The world’s largest package-delivery service wants Congress to make it possible for employers to cut pension benefits already promised to some workers in a multi-employer plan, according to a Bloomberg news report. UPS says the plans can no longer afford to pay full benefits because contributing companies that used to pay into the pension pool have gone out of business.
“The way the system is structured now, it’s the last man standing,” US Representative Dave Camp, (R-Michigan), a member of the pension conference committee, told Bloomberg (See Enzi Gets Nod as Chair of Congressional Pension Reform Conference Committee ). “You end up having greater responsibilities thrust upon employers who are remaining.” UPS is “probably going to be the last man standing.”

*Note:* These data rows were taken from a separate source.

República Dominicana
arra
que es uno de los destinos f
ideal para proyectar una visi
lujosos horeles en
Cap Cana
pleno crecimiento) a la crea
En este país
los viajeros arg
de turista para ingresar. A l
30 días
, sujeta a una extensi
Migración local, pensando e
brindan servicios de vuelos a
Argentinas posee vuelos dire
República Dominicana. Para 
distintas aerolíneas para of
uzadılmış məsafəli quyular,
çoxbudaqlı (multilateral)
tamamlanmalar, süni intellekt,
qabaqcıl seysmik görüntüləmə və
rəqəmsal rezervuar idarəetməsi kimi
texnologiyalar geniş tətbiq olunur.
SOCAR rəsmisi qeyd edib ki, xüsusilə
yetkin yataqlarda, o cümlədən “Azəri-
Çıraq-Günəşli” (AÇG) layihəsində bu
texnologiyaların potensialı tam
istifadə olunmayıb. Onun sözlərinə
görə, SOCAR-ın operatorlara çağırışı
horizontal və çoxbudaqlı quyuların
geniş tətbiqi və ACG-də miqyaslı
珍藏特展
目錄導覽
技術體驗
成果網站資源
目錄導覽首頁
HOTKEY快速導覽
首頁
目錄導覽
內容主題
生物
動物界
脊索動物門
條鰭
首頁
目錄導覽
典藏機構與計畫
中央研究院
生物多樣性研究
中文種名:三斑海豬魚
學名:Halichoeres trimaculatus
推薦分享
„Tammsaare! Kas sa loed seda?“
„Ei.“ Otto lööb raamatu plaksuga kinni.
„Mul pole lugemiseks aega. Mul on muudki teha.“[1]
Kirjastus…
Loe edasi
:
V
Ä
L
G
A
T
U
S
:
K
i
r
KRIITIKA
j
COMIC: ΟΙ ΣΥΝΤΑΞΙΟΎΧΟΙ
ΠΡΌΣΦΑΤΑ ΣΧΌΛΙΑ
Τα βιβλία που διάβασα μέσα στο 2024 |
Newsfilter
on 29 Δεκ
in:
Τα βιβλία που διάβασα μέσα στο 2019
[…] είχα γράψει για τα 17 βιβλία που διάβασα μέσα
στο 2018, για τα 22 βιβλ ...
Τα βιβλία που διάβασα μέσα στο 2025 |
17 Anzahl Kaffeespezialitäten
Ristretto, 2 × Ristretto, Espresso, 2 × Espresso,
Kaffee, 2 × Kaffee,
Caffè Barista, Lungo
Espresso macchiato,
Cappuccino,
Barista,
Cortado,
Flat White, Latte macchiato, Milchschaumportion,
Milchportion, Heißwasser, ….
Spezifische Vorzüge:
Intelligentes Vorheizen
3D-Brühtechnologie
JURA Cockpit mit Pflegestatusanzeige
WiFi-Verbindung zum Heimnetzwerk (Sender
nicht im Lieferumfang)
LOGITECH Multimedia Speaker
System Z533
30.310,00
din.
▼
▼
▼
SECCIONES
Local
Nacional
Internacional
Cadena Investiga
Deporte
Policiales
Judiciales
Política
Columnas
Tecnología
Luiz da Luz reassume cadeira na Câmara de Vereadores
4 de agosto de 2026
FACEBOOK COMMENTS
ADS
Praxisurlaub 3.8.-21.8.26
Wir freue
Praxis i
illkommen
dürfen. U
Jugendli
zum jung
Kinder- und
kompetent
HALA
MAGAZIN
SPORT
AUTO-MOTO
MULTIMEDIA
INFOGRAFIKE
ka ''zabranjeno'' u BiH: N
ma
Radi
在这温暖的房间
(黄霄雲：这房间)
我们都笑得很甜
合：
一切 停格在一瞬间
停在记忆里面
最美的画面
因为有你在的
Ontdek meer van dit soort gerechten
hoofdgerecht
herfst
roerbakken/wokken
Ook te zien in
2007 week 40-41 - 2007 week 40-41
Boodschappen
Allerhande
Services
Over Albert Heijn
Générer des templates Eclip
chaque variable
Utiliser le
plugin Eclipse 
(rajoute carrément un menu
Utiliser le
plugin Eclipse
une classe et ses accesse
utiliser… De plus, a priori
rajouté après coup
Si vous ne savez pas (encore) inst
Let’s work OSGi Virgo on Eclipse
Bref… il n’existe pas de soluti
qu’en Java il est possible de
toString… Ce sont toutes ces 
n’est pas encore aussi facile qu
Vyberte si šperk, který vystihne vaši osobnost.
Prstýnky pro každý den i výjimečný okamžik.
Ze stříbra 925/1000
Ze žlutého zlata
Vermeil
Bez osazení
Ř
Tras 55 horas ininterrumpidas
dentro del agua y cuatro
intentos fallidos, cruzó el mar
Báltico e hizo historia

Multi-employer plans cover 9.8 million US workers, or about 22% of those in defined benefit plans. They were $177 billion in the red in 2003, the last year for which figures are available, according to the Pension Benefit Guaranty Corporation (PBGC), the agency that insures private-sector defined benefit pensions.
The multi-employer provisions are in the House version passed in December that would require companies to pay more into multi-employer funds. It included a UPS-backed provision that would allow the plans’ trustees to cut benefits by an unspecified amount for workers retiring early if the plans are less than 60% funded. The Senate has not approved such a provision.
Overhauling pensions is a big deal these days at UPS, which has 120,000 truck drivers in 21 different multi-employer pension plans, which allow workers in highly mobile industries, such as trucking and construction, to bounce from job to job and still receive a pension when they retire. The largest one, the Central States plan, is less than 60% funded.
Contributors to UPS’s multi-employer plans are dwindling because of bankruptcies, so those exit fees are not being paid.
Lining up against UPS and its supporters are Senators Kent Conrad, (D-North Dakota) and Tom Harkin (D-Iowa), as well as the Teamsters union, which manages the Central States plan. Charles Grassley, an Iowa Republican who is chairman of the Finance Committee, refused to include the provision in the Senate legislation.